“A Grand Slam is nothing compared to that”: the battles Marta Kostyuk won with herself before she ever reached a semi-final
Marta Kostyuk lost her first Grand Slam semi-final, but for her, the real victories happened off-court. She details her profound personal transformation since the war, crediting therapy and a shift in perspective for her newfound equanimity and success, valuing internal battles over on-court results.
Marta Kostyuk, Roland-Garros 2026 | © PsNewz
Marta Kostyuk lost her first Grand Slam semi-final on Thursday, beaten by Mirra Andreeva, and with it went a 16-match clay-court winning streak that had carried her through the best spring of her career. She walked into her press conference and, asked what she would take from the fortnight, did not reach for the result. “For sure my streak,” she said.
“I take it with me to the grave.” It was the lighter version of a point she would make, more seriously, a few minutes later. The tennis – the titles in Rouen and Madrid, the wins over Świątek and Svitolina, the first Ukrainian woman in an Open-era Roland-Garros semi-final – was not, in her telling, the hard part.
The hard part happened somewhere the scoreboard never recorded. “The battles I’ve won against myself, in my head – a Grand Slam is nothing compared to that,” the 23-year old said. “Nothing.” And then, almost as an aside: “Playing tennis is easy. It’s really easy.” Coming from a player who had just been dismantled, it might have sounded like consolation.
It wasn’t.
Control freak
Kostyuk has been describing this reordering of priorities, in pieces, all fortnight, and it traces to a single point in time. “When the full-scale war started, I realised I needed to change my perspective on life, because it’s clearly not just tennis,” she said. “That long process began, and it’s been over four years now.”
What that process produced was, by her own account, a different person. Asked who she had been before, she did not flinch. “I was very intense. I was a control freak,” she said. “I was very traumatised – I’m not going to hide it.” She was, she said, not happy, and not easy company for herself. “I didn’t like being with myself.” She named the controlling instinct as the worst of it, and was quick to add that there was nothing exceptional in any of this – “it’s a very common thing for people; it’s not like I’m any different from everyone.”

The repair work she credits plainly. “I love therapy,” she said, and the line drew a laugh, but the substance under it was serious: an intention, deliberately set, about the kind of player and person she wanted to become, and a slow movement toward it. “I’m arriving where I want to be, and how I want to be.”
The crucial sequence, the one she keeps returning to, is the order of events. The form did not fix the person; the person came first. “I changed first, and then the streak came,” she said. “Not that the streak came and then I changed.” The proof, for her, is in what the losing feels like now. “I already enjoyed playing and being at tournaments before the streak,” she said, “and now, not having the streak anymore, I’m the same.”

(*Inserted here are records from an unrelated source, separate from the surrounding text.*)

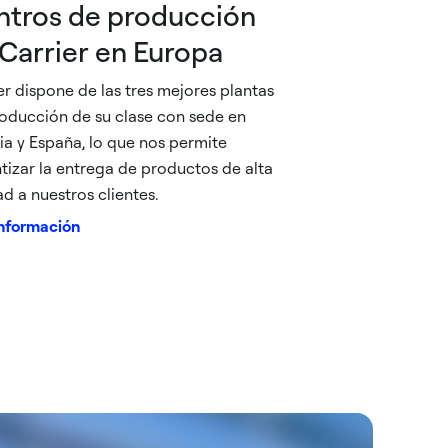
ntros de producción
Carrier en Europa
er dispone de las tres mejores plantas
oducción de su clase con sede en
ia y España, lo que nos permite
tizar la entrega de productos de alta
ad a nuestros clientes.
nformación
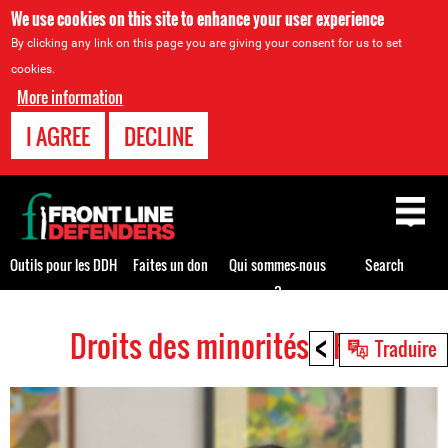
We use cookies on this site to enhance your user experience
By clicking any link on this page you are giving your consent for us to set
cookies.
More information
I AGREE
DECLINE
Back
to
top
Outils pour les DDH
Faites un don
Qui sommes-nous
Search
?
<
Droits des minorités HRDs
Back
Traduire
to
top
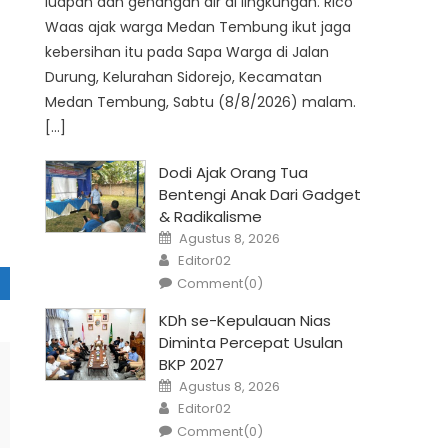
luapan dan genangan air di lingkungan. Rico
Waas ajak warga Medan Tembung ikut jaga
kebersihan itu pada Sapa Warga di Jalan
Durung, Kelurahan Sidorejo, Kecamatan
Medan Tembung, Sabtu (8/8/2026) malam.
[…]
Dodi Ajak Orang Tua
Bentengi Anak Dari Gadget
& Radikalisme
Posted
Agustus 8, 2026
on
Author
Editor02
Comment(0)
KDh se-Kepulauan Nias
Diminta Percepat Usulan
BKP 2027
Posted
Agustus 8, 2026
on
Author
Editor02
Comment(0)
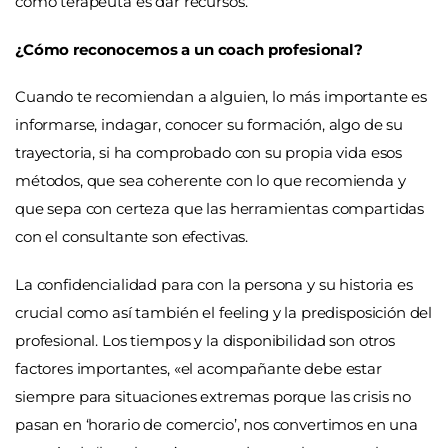
como terapeuta es dar recursos.
¿Cómo reconocemos a un coach profesional?
Cuando te recomiendan a alguien, lo más importante es
informarse, indagar, conocer su formación, algo de su
trayectoria, si ha comprobado con su propia vida esos
métodos, que sea coherente con lo que recomienda y
que sepa con certeza que las herramientas compartidas
con el consultante son efectivas.
La confidencialidad para con la persona y su historia es
crucial como así también el feeling y la predisposición del
profesional. Los tiempos y la disponibilidad son otros
factores importantes, «el acompañante debe estar
siempre para situaciones extremas porque las crisis no
pasan en ‘horario de comercio’, nos convertimos en una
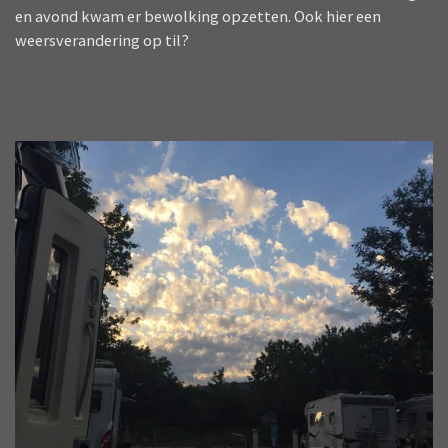
en avond kwam er bewolking opzetten. Ook hier een
weersverandering op til?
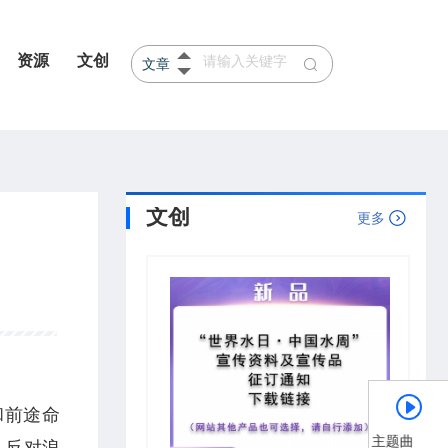
资源
文创
文章
产品
河北
山东
文创
更多
和前途命
《节水中国》主题曲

I’ve had enough tough days, bad days, to know it’s not the worst thing in the world to lose a match
She did not pretend her performance was good. “Obviously not the greatest match for me today,” she said, “but I don’t think about it that much.” A first semi-final, she reasoned, is its own form of education: “Next time, when I’m in a semi-final, maybe I’m going to feel better, different.” She has, she pointed out, banked enough bad days to keep one in proportion. “I’ve had enough tough days, bad days, to know it’s not the worst thing in the world to lose a match.”
There is a careful humility in how she now talks about her standing in the game, the same instinct that makes her resist letting one fortnight inflate into a verdict. “If I’m there, probably I belong,” she said of the company she is suddenly keeping, as a WTA 1000 champion (Madrid) and a Grand Slam semi-finalist. But she drew the line she always draws. “It’s one thing to get somewhere, another to stay there.”
Asked to weigh the semi-final against that moment, she did not hesitate: “I feel like this is the highlight of my tournament.” And then she was already moving on, to grass, to Queen’s, to Wimbledon, carrying the streak to the grave and not much else. “I still enjoy being here,” she said. She does not know how long the rest of it lasts – “I don’t know how long I’m going to be here playing tennis” – which is, perhaps, the final lesson of the four years she spent rebuilding the person who plays it.
So she does the only thing the work left her wanting to do. “I try to enjoy it to the fullest.”